Mon Nov 6 09:21:08 PST 2017

> On Nov 6, 2017, at 12:20 AM, John McCall <rjmccall at apple.com> wrote:
> 
>> On Nov 6, 2017, at 2:47 AM, Richard Campbell <rlcamp.pdx at gmail.com> wrote:
>> The much bigger issue is not on division or two, but rather zero function calls or one. The function call overhead, and the resulting inability to make any other refactoring optimisations, far outweighs the choice of instructions used.
> 
> By "refactoring optimizations", do you mean reordering and potentially CSE'ing the component arithmetic with operations outside of the division, or do you mean the compiler-barrier costs of emitting an opaque function call in the frontend instead of something that can be CSE'ed / reordered itself?  Because the latter is a problem that can be fixed for non-fast-math arithmetic as well.
> 
> My general impression is that there is a lot of low-hanging fruit in optimizing complex math in LLVM for one simple reason: it's not widely used, so it's an accordingly low priority for most of our current contributors.  If this is something that interests you, we'd be very open to contributions.
> 
> 
> John.

I suppose I mean both of those optimisations, although I don’t know the actual breakdown of the performance hit of one vs the other vs just the fact of the function call. When one writes a critical inner loop that doesn’t contain any function calls, one should reasonably expect the compiler not to add them.

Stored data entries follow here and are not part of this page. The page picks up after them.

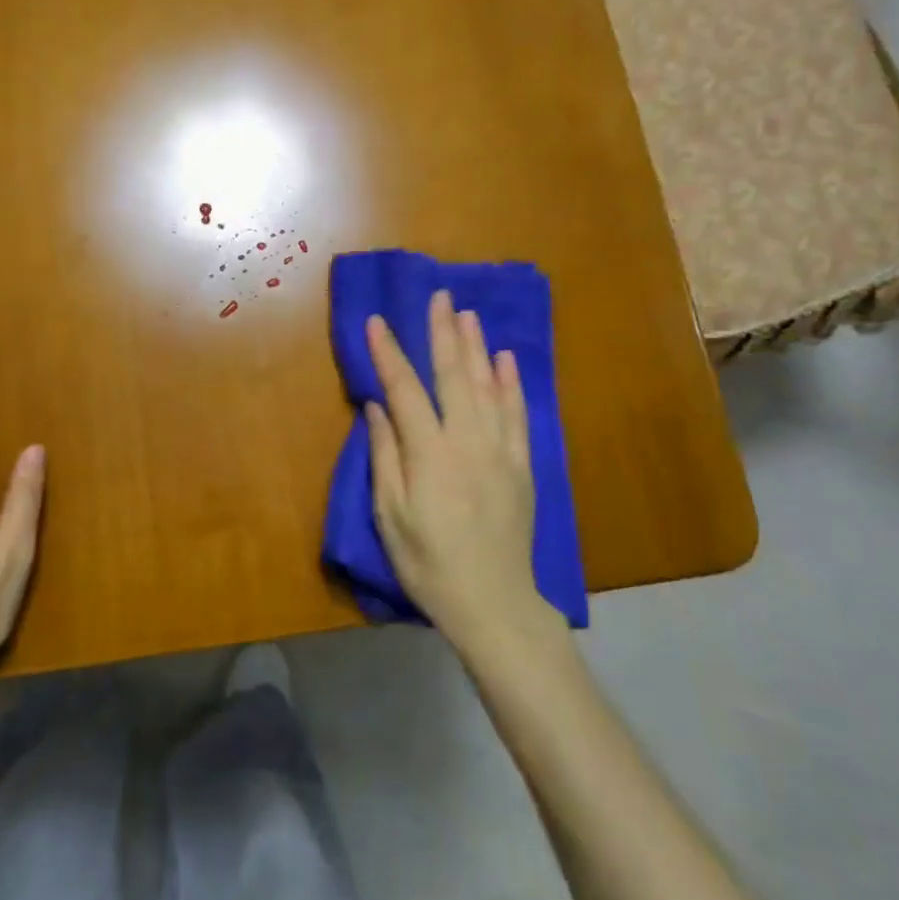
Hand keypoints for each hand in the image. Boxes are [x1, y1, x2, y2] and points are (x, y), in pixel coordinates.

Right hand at [365, 291, 557, 650]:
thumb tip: (377, 406)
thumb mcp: (390, 515)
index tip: (376, 321)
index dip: (388, 353)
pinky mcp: (522, 465)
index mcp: (430, 454)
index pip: (404, 389)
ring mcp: (501, 451)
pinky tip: (506, 360)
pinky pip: (518, 414)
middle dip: (444, 332)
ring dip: (477, 347)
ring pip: (489, 386)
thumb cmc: (428, 562)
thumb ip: (385, 455)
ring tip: (468, 314)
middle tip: (440, 296)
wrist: (493, 603)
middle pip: (454, 375)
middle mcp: (468, 441)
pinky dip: (512, 383)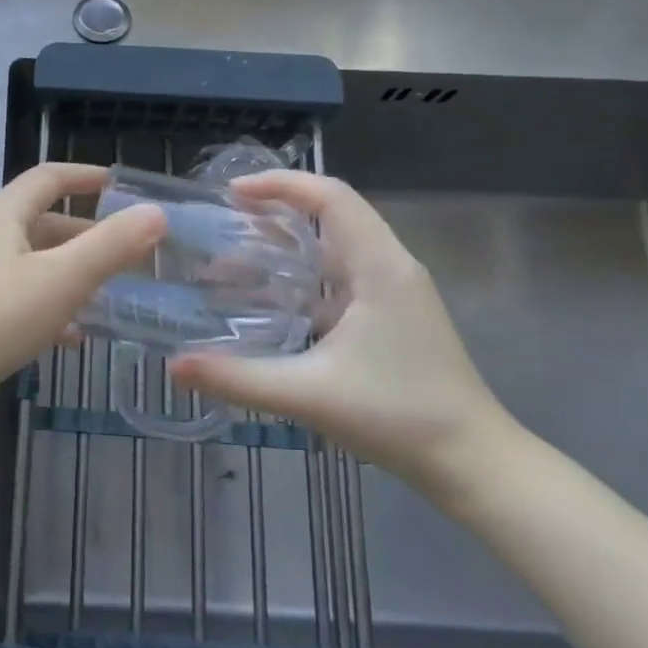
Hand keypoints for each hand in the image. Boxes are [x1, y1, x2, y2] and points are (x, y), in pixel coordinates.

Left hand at [0, 163, 165, 420]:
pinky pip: (13, 293)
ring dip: (67, 272)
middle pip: (41, 221)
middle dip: (84, 234)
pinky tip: (67, 336)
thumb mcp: (59, 281)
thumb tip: (155, 212)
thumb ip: (110, 247)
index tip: (117, 185)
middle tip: (125, 254)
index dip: (84, 176)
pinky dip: (44, 303)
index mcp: (4, 213)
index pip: (49, 178)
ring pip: (29, 261)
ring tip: (107, 296)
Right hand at [169, 170, 516, 502]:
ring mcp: (394, 292)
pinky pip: (341, 276)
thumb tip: (173, 366)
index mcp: (379, 267)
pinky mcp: (392, 315)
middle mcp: (390, 266)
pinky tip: (270, 301)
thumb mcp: (309, 394)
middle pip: (332, 213)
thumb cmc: (398, 418)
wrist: (474, 464)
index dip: (281, 184)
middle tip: (224, 220)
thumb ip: (237, 378)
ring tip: (235, 256)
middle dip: (277, 209)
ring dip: (288, 244)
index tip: (232, 193)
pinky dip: (302, 275)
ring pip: (335, 246)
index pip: (331, 196)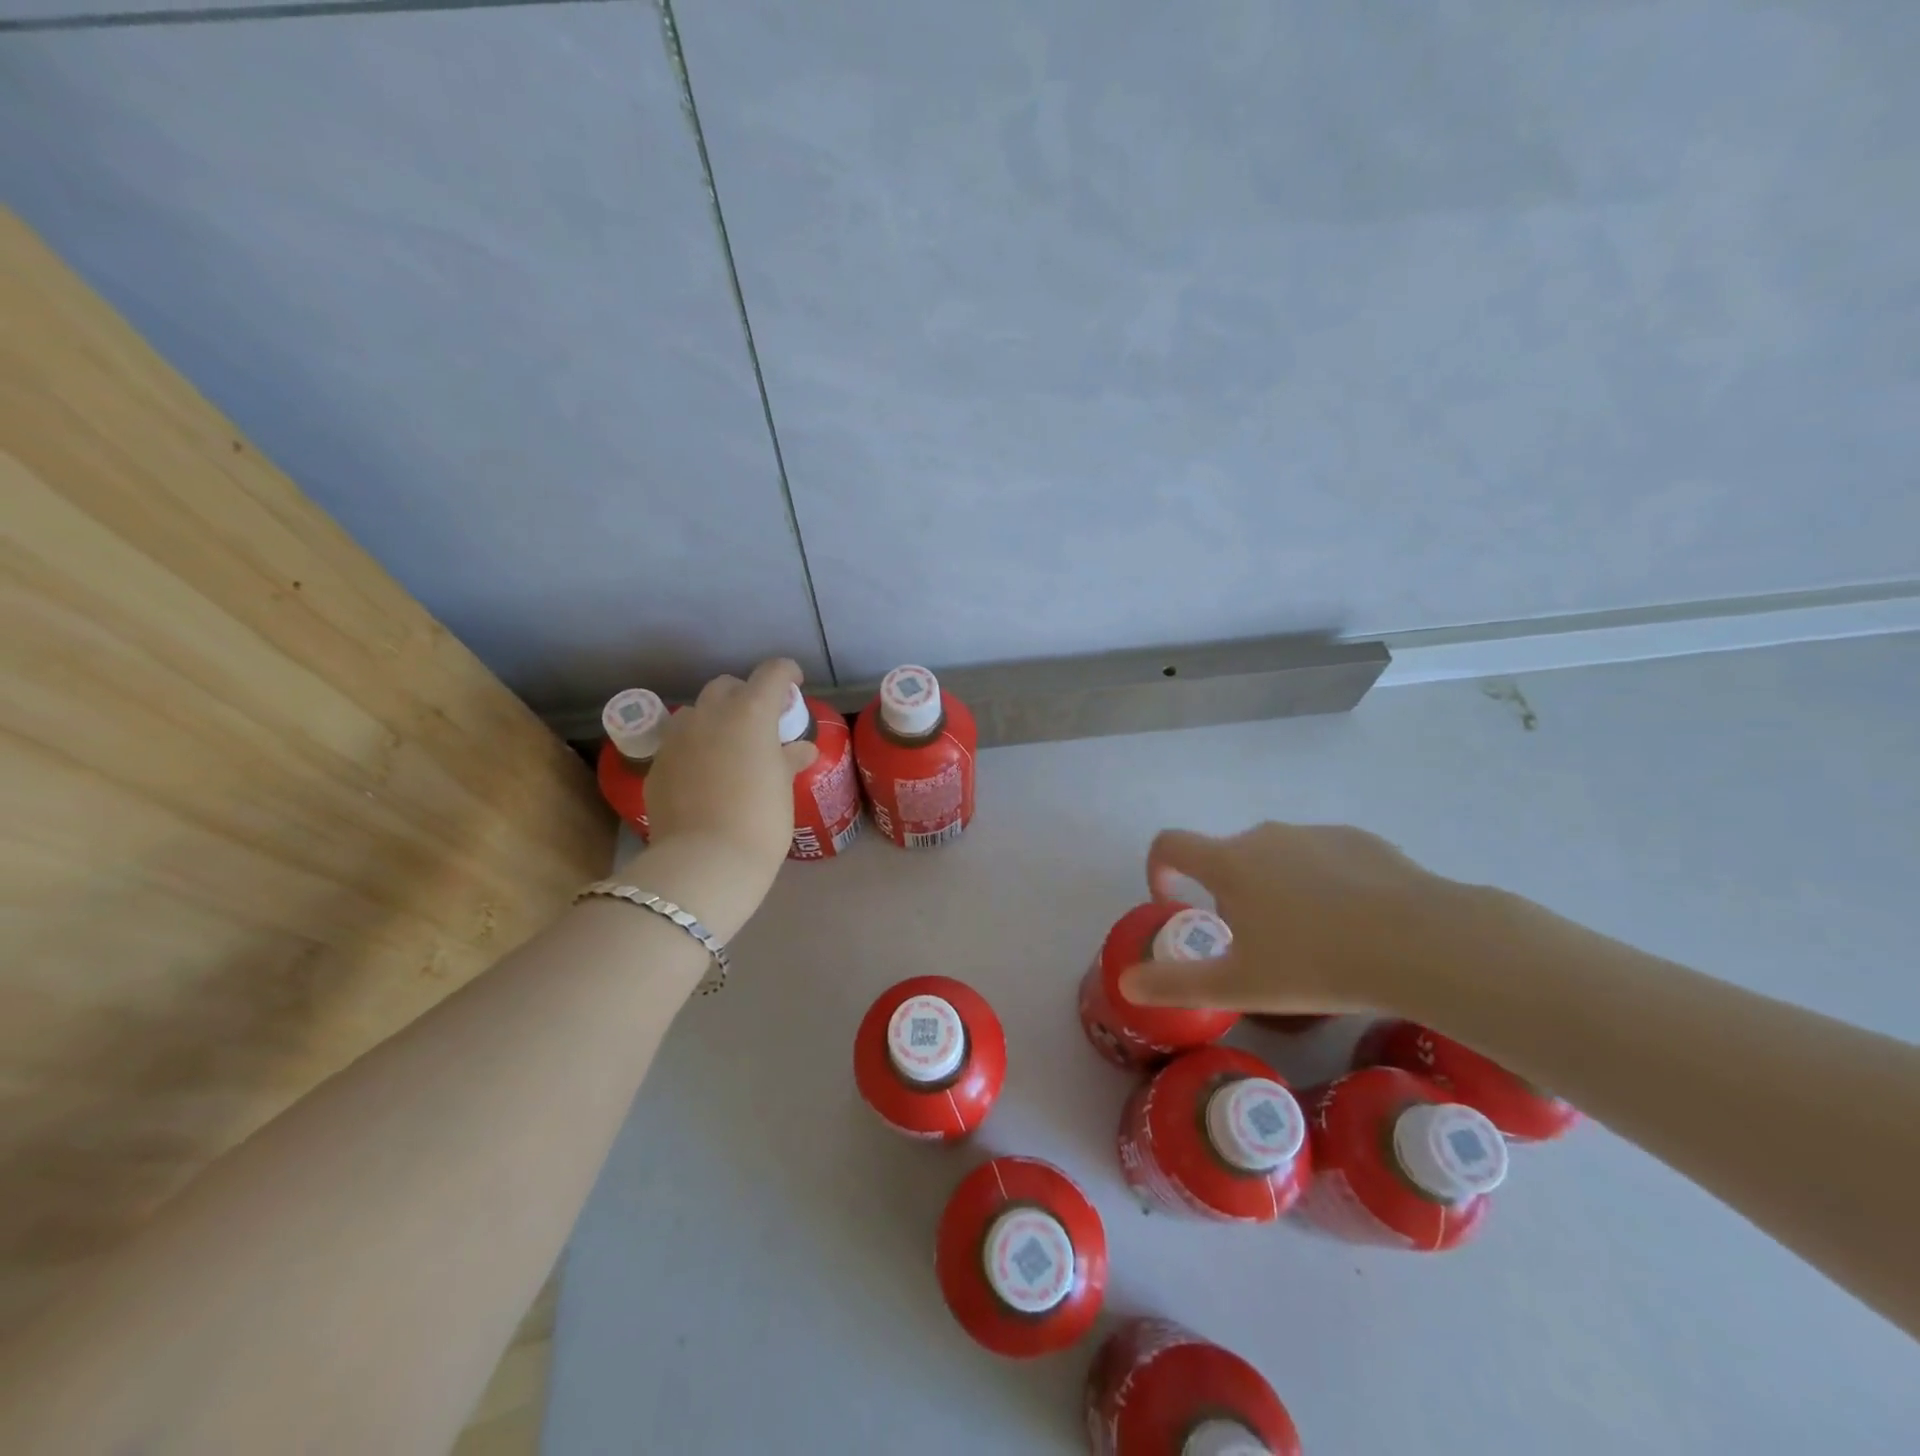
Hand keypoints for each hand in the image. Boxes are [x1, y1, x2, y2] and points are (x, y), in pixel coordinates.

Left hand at [630, 659, 817, 930]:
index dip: (787, 673)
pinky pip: (678, 744)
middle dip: (745, 695)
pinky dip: (694, 749)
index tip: (795, 685)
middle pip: (727, 686)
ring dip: (714, 719)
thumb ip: (790, 759)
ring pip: (696, 712)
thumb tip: (801, 749)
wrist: (706, 860)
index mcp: (750, 712)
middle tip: (761, 722)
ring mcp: (678, 737)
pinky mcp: (658, 764)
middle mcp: (710, 714)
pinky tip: (704, 776)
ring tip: (728, 747)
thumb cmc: (761, 819)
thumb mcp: (784, 787)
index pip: (772, 673)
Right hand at [1118, 822, 1468, 1014]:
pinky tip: (1355, 921)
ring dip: (1276, 887)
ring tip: (1313, 939)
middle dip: (1229, 894)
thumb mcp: (1239, 986)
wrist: (1422, 943)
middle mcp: (1264, 836)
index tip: (1175, 903)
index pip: (1170, 845)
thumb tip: (1125, 984)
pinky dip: (1322, 881)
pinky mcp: (1358, 839)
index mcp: (1228, 864)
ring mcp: (1313, 833)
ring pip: (1276, 857)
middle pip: (1227, 858)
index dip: (1160, 869)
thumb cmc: (1317, 965)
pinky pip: (1322, 857)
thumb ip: (1175, 983)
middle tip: (1257, 946)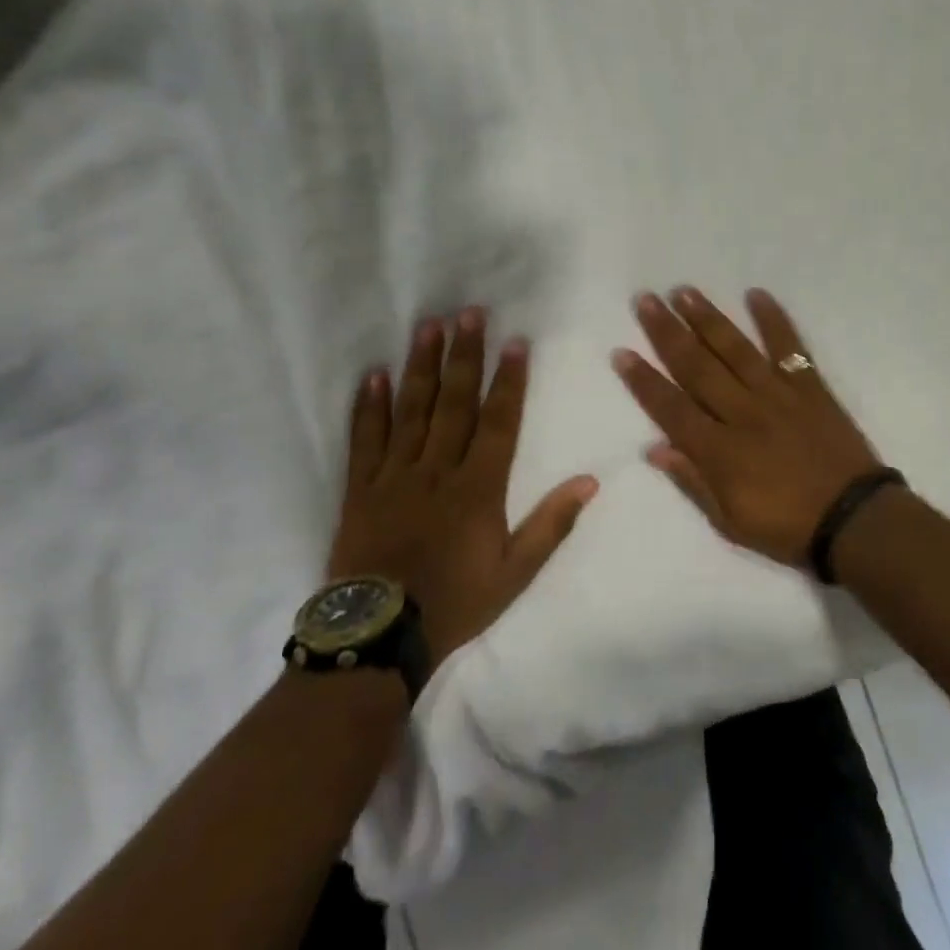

While there may be more low hanging fruit, I don’t want it to get in the way of fixing this. My main concern is that there not be noticeable regressions. This particular regression has the potential to result in certain calculations taking HOURS longer than expected, if I hadn’t been hacking my way around it already. I would greatly prefer to write simple maintainable code and let the compiler do the right thing on the hardware of today and tomorrow.